The problem: Continue the article on Utah's rising asthma rates, picking up after its last sentence.

SALT LAKE CITY -- Asthma is on the rise in Utah and it's affecting some areas of the state more than others.
The Utah Department of Health released The Asthma in Utah Burden Report 2012 this week. It shows that the number of people with asthma has increased significantly since 2001, despite improvements in outdoor air quality and a decrease in cigarette smoking and secondhand smoke exposure.
Asthma is a chronic lung disease that can make it hard to breathe. Symptoms include breathlessness, coughing, wheezing and chest tightness.
According to the report, approximately 240,000 people in Utah suffer with asthma. In addition, the illness is causing at least 20 people per day to head to hospital emergency rooms for treatment. Residents of downtown Ogden, South Ogden and the Ben Lomond area have significantly higher emergency room rates compared to other places in the state, the report shows.
Layton, Farmington, Centerville and Bountiful have some of the lowest rates of emergency room visits. Layton also had one of the lowest rates of asthma compared to the rest of the state.
The probable causes for the increase are unclear, as is why asthma is more prevalent in some areas than others, said UDOH spokesperson, Kellie Baxter, and the U.S. Centers for Disease Control and Prevention has not been able to identify one concrete cause either.
More likely, Baxter said, it's a combination of many factors.
"Asthma is definitely increasing and more patients are suffering from it," said Dr. Douglas Jones, a physician at Rocky Mountain Allergy, Asthma and Immunology in Layton.
Jones agrees there are several reasons for the increase.
"The first is there has been a sharp increase in allergies. Allergies may lead to increased airway inflammation that causes asthma," Jones said. "The increased pollution and poor air quality can contribute to more asthma as well. All of the smoke from the fires over the summer has affected many people."
Jones said Utah has other unique factors that contribute to asthma, including its dry, cold climate, high elevation, and consistent poor air quality.
Some of the other key findings in the report showed that, in 2010, 6.9 percent of children and 9.1 percent of adults had asthma. Male children appeared to have a higher prevalence of lifetime and current asthma compared to female children. Adults who were obese had more asthma than those of normal weight. More than half of children and adults with asthma said they allow pets inside their home, and even though there has been a decrease in tobacco smoke, it is still a main factor in the development of asthma.

Extracted page text data:
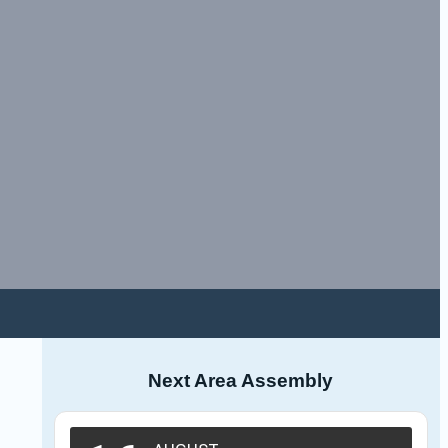
Next Area Assembly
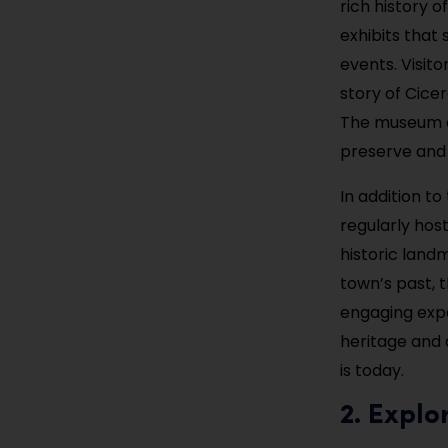
rich history 
exhibits that
events. Visito
story of Cicer
The museum a
preserve and 
In addition t
regularly host
historic land
town’s past, 
engaging expe
heritage and 
is today.
2. Explo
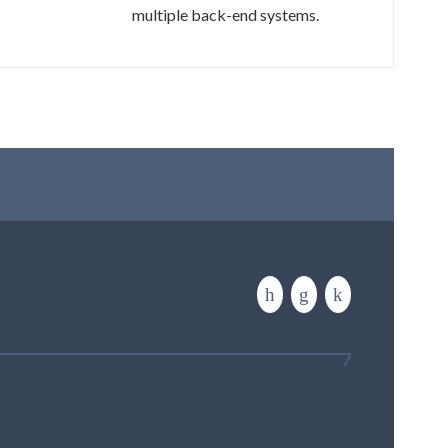
multiple back-end systems.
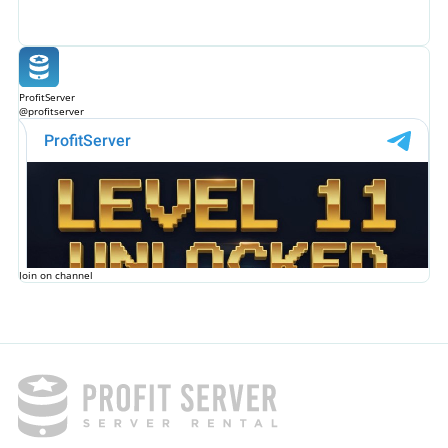
ProfitServer
@profitserver
Join on channel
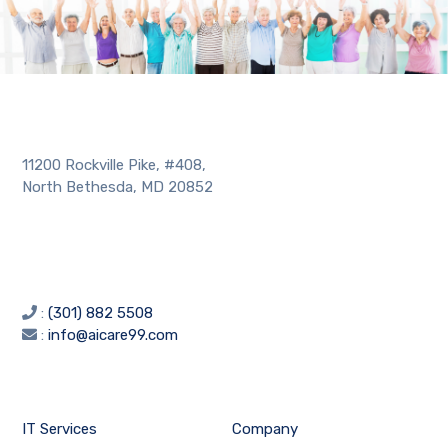
11200 Rockville Pike, #408,
North Bethesda, MD 20852
:
(301) 882 5508
:
info@aicare99.com
IT Services
Company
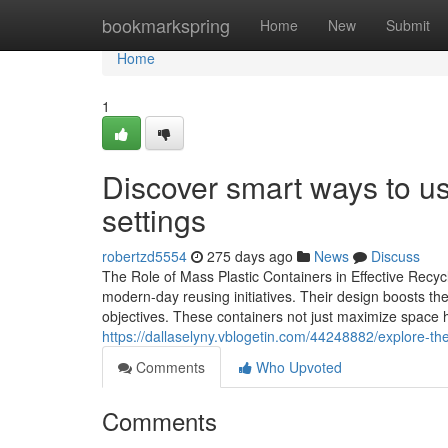
Home
bookmarkspring
Home
New
Submit
Home
1
Discover smart ways to use
settings
robertzd5554
275 days ago
News
Discuss
The Role of Mass Plastic Containers in Effective Recycl
modern-day reusing initiatives. Their design boosts the
objectives. These containers not just maximize space ho
https://dallaselyny.vblogetin.com/44248882/explore-the-
Comments
Who Upvoted
Comments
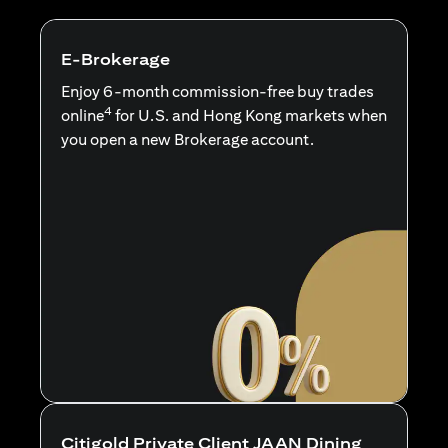
E-Brokerage
Enjoy 6-month commission-free buy trades
4
online
for U.S. and Hong Kong markets when
you open a new Brokerage account.
Citigold Private Client JAAN Dining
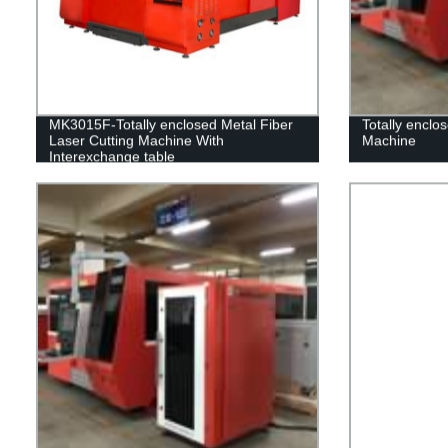
MK3015F-Totally enclosed Metal Fiber
Totally enclo
Laser Cutting Machine With
Machine
Interexchange table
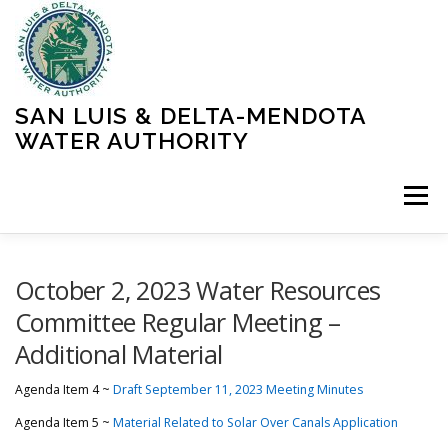
Skip
to
content
SAN LUIS & DELTA-MENDOTA
WATER AUTHORITY
Menu
HOME
MEETINGS
OPERATIONS
October 2, 2023 Water Resources
Committee Regular Meeting –
Additional Material
LEARN MORE
ABOUT SLDMWA
MEDIA & PRESS
Agenda Item 4 ~
Draft September 11, 2023 Meeting Minutes
PROJECTS
CONTACT
Agenda Item 5 ~
Material Related to Solar Over Canals Application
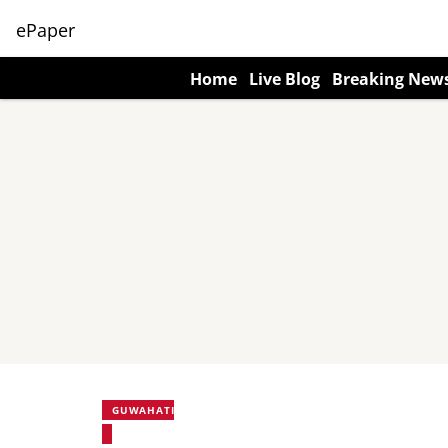
ePaper
Home
Live Blog
Breaking New
GUWAHATI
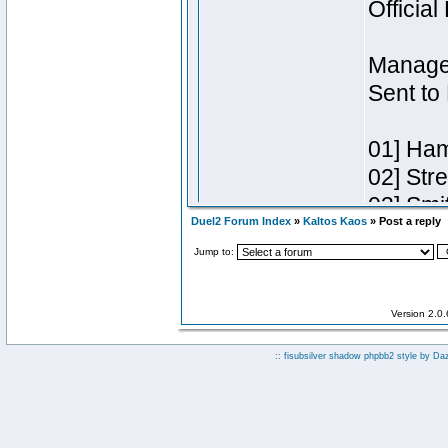
Duel2 Forum Index
»
Kaltos Kaos
» Post a reply
Jump to:
Version 2.0
:: fisubsilver shadow phpbb2 style by
Da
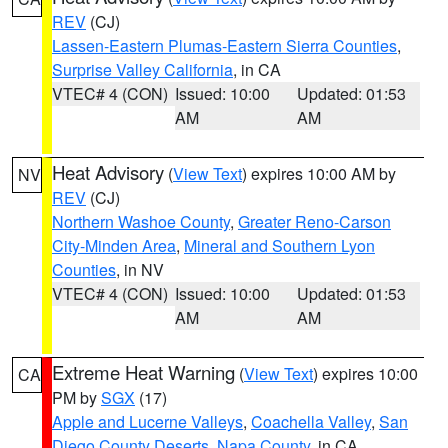
REV
(CJ)
Lassen-Eastern Plumas-Eastern Sierra Counties
,
Surprise Valley California
, in CA
VTEC# 4 (CON)
Issued: 10:00
Updated: 01:53
AM
AM
Heat Advisory
(
View Text
) expires 10:00 AM by
NV
REV
(CJ)
Northern Washoe County
,
Greater Reno-Carson
City-Minden Area
,
Mineral and Southern Lyon
Counties
, in NV
VTEC# 4 (CON)
Issued: 10:00
Updated: 01:53
AM
AM
Extreme Heat Warning
(
View Text
) expires 10:00
CA
PM by
SGX
(17)
Apple and Lucerne Valleys
,
Coachella Valley
,
San
Diego County Deserts
,
Napa County
, in CA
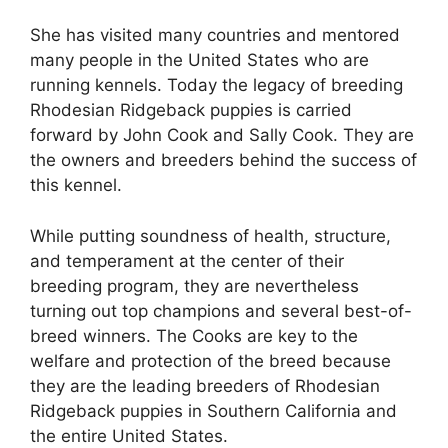
She has visited many countries and mentored
many people in the United States who are
running kennels. Today the legacy of breeding
Rhodesian Ridgeback puppies is carried
forward by John Cook and Sally Cook. They are
the owners and breeders behind the success of
this kennel.
While putting soundness of health, structure,
and temperament at the center of their
breeding program, they are nevertheless
turning out top champions and several best-of-
breed winners. The Cooks are key to the
welfare and protection of the breed because
they are the leading breeders of Rhodesian
Ridgeback puppies in Southern California and
the entire United States.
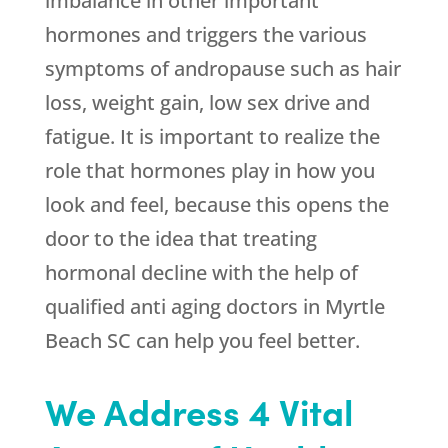
imbalance in other important
hormones and triggers the various
symptoms of andropause such as hair
loss, weight gain, low sex drive and
fatigue. It is important to realize the
role that hormones play in how you
look and feel, because this opens the
door to the idea that treating
hormonal decline with the help of
qualified anti aging doctors in Myrtle
Beach SC can help you feel better.
We Address 4 Vital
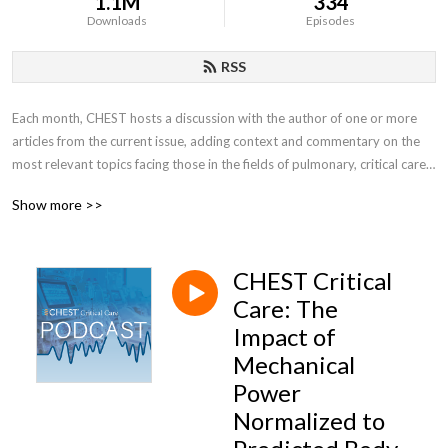
1.1M
334
Downloads
Episodes
RSS
Each month, CHEST hosts a discussion with the author of one or more 
articles from the current issue, adding context and commentary on the 
most relevant topics facing those in the fields of pulmonary, critical care, 
and sleep medicine.
Show more >>
CHEST Critical
Care: The
Impact of
Mechanical
Power
Normalized to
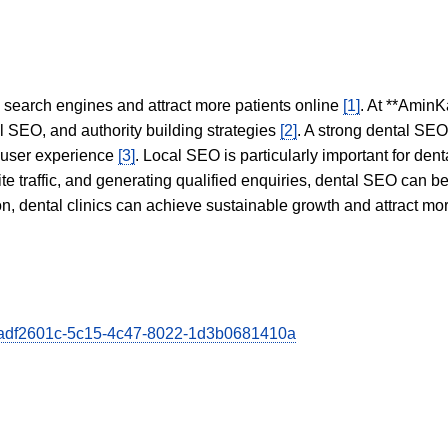
in search engines and attract more patients online
[1]
. At **AminK
l SEO, and authority building strategies
[2]
. A strong dental SE
 user experience
[3]
. Local SEO is particularly important for den
te traffic, and generating qualified enquiries, dental SEO can 
ion, dental clinics can achieve sustainable growth and attract m
ra/adf2601c-5c15-4c47-8022-1d3b0681410a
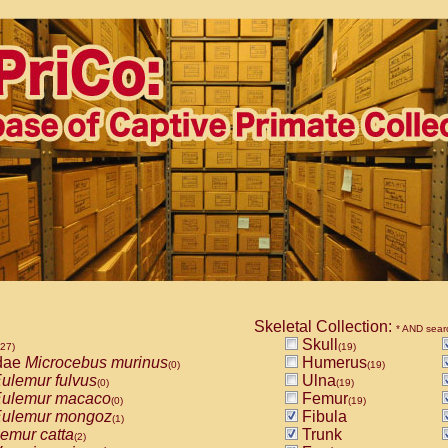
Skeletal Collection:
* AND sear
Skull
527)
(19)
dae
Microcebus murinus
Humerus
(0)
(19)
ulemur fulvus
Ulna
(0)
(19)
ulemur macaco
Femur
(0)
(19)
ulemur mongoz
Fibula
(1)
emur catta
Trunk
(2)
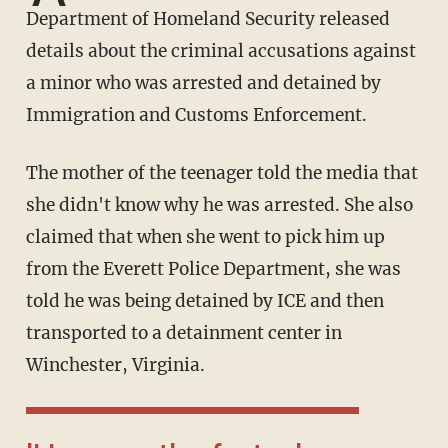
Department of Homeland Security released
details about the criminal accusations against
a minor who was arrested and detained by
Immigration and Customs Enforcement.
The mother of the teenager told the media that
she didn't know why he was arrested. She also
claimed that when she went to pick him up
from the Everett Police Department, she was
told he was being detained by ICE and then
transported to a detainment center in
Winchester, Virginia.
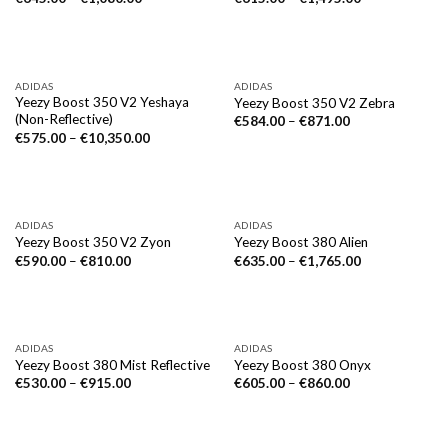
ADIDAS
ADIDAS
Yeezy Boost 350 V2 Yeshaya
Yeezy Boost 350 V2 Zebra
(Non-Reflective)
€
584.00
–
€
871.00
€
575.00
–
€
10,350.00
ADIDAS
ADIDAS
Yeezy Boost 350 V2 Zyon
Yeezy Boost 380 Alien
€
590.00
–
€
810.00
€
635.00
–
€
1,765.00
ADIDAS
ADIDAS
Yeezy Boost 380 Mist Reflective
Yeezy Boost 380 Onyx
€
530.00
–
€
915.00
€
605.00
–
€
860.00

Result for this exercise:
To coordinate local and statewide asthma efforts, UDOH has released the Utah Asthma Plan 2012-2016, which consists of five goals and 22 strategies focused on five areas: education, policy, environment, health care access and data and monitoring.
"We don't have a strategic community action plan, due to lack of funding," said Anna Guymon, Weber-Morgan Health Department tobacco prevention and control program specialist. "We do, however, work with community partners on some asthma education, since secondhand smoke is a major trigger for an attack."
Two years ago, the health department received a small amount of money from the UDOH Asthma program. When conducting the needs assessment, Guymon became concerned with the rates for asthma hospitalizations and emergency department visits.
"We decided to provide a mini-grant to Ogden-Weber Community Action Partnership Head Start to address asthma triggers and signs of an asthma attack with the highest-risk population in our area," she said.
The report showed a low incidence of death. Between 2001 and 2010, asthma claimed the lives of 327 Utahns; more than half of those individuals were older than 75.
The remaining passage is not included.